U.S. stocks closed lower on Monday, led down by healthcare companies despite gains in the energy sector.

Energy stocks gained following the announcement by OPEC that it would meet next month. Though details of the informal meeting of the OPEC remain scant at this juncture, investors are betting that plans to freeze oil production could be discussed.

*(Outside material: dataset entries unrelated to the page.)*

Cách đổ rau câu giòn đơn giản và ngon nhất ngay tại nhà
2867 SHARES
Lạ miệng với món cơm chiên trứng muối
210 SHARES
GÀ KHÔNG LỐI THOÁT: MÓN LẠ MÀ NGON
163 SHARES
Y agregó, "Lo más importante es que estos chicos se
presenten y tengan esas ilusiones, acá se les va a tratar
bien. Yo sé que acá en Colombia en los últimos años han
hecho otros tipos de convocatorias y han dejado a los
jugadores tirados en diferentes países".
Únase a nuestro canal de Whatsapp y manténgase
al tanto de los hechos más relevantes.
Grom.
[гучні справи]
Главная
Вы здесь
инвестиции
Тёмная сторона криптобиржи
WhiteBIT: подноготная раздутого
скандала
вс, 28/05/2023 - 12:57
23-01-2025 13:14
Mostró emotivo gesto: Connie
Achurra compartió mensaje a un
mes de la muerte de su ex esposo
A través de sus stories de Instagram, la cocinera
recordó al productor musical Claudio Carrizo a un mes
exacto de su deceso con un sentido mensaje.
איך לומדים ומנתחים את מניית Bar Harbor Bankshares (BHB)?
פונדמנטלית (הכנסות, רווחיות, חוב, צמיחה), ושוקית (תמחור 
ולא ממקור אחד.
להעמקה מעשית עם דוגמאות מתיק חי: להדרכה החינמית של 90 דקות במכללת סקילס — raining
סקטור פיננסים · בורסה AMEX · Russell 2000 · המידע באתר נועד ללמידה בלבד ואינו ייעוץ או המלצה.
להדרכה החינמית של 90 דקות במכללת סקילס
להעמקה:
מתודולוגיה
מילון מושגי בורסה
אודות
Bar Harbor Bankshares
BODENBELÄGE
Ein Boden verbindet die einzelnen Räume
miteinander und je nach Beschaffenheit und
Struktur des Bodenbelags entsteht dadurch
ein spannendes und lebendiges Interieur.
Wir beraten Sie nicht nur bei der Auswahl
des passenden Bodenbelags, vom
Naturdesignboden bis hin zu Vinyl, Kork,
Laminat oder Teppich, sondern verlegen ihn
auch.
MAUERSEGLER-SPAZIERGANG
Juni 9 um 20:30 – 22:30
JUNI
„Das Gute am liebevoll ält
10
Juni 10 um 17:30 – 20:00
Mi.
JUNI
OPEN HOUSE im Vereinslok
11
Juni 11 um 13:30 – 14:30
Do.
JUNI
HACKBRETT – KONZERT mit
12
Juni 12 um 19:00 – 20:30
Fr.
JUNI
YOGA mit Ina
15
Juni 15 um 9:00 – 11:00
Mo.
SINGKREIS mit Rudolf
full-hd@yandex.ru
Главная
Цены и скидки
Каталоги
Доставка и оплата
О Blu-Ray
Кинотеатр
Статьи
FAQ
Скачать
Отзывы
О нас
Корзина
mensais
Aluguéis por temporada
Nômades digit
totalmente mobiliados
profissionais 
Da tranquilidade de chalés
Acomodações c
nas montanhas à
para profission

U.S. oil prices rose 2.9% to $43.02 a barrel, a 2-week high, following the report the OPEC meeting planned for September.

But losses and pipeline disappointment in the healthcare sector rattled U.S. equities, causing the Dow Jones Industrial Average 2 Minute (INDEXDJX:.DJI), the S&P 500 (INDEXSP:.INX) and the NASDAQ Composite (INDEXNASDAQ:.IXIC) to all close lower on Monday.

How the indices performed

The Dow fell 0.1% to 18529.29 and with that the blue-chip index registered its ninth loss in 11 sessions.

The S&P 500 declined 0.1% to 2180.89. The broader index got support from rising energy stocks such as Transocean LTD (NYSE:RIG), which rose 2.6% and Marathon Oil Corporation (NYSE:MRO), which rose 2.7%.

But gains in the energy sector were more than offset by declining healthcare stocks. Bristol-Myers Squibb Co (NYSE:BMY) pulled back 4.7%, while Allergan plc (NYSE:AGN) retreated 2.2%. Investors exited Bristol-Myers after the company’s cancer drug disappointed in a clinical trial and Allergan lost its investor appeal after it said losses doubled in the second quarter.

On its part, the NASDAQ Composite eased 0.2% to 5213.14, thus ending a streak of gains spanning three sessions.

Mixed economic data

Other than stock losses, thin trading on Monday also showed how investors are struggling to digest the mixed economic data. While more jobs than expected were created in July, GDP growth data disappointed, yet these are some of the key measures that the Federal Reserve is expected to use in gauging whether the economy is ready or not for an interest rate hike.

Experts are already asking what now is important considering the mixed economic data reported so far.

“What’s the important number, this one [jobs] report or this slew of other macro data that continues to be weak?” asked Kenny Polcari of O’Neil Securities.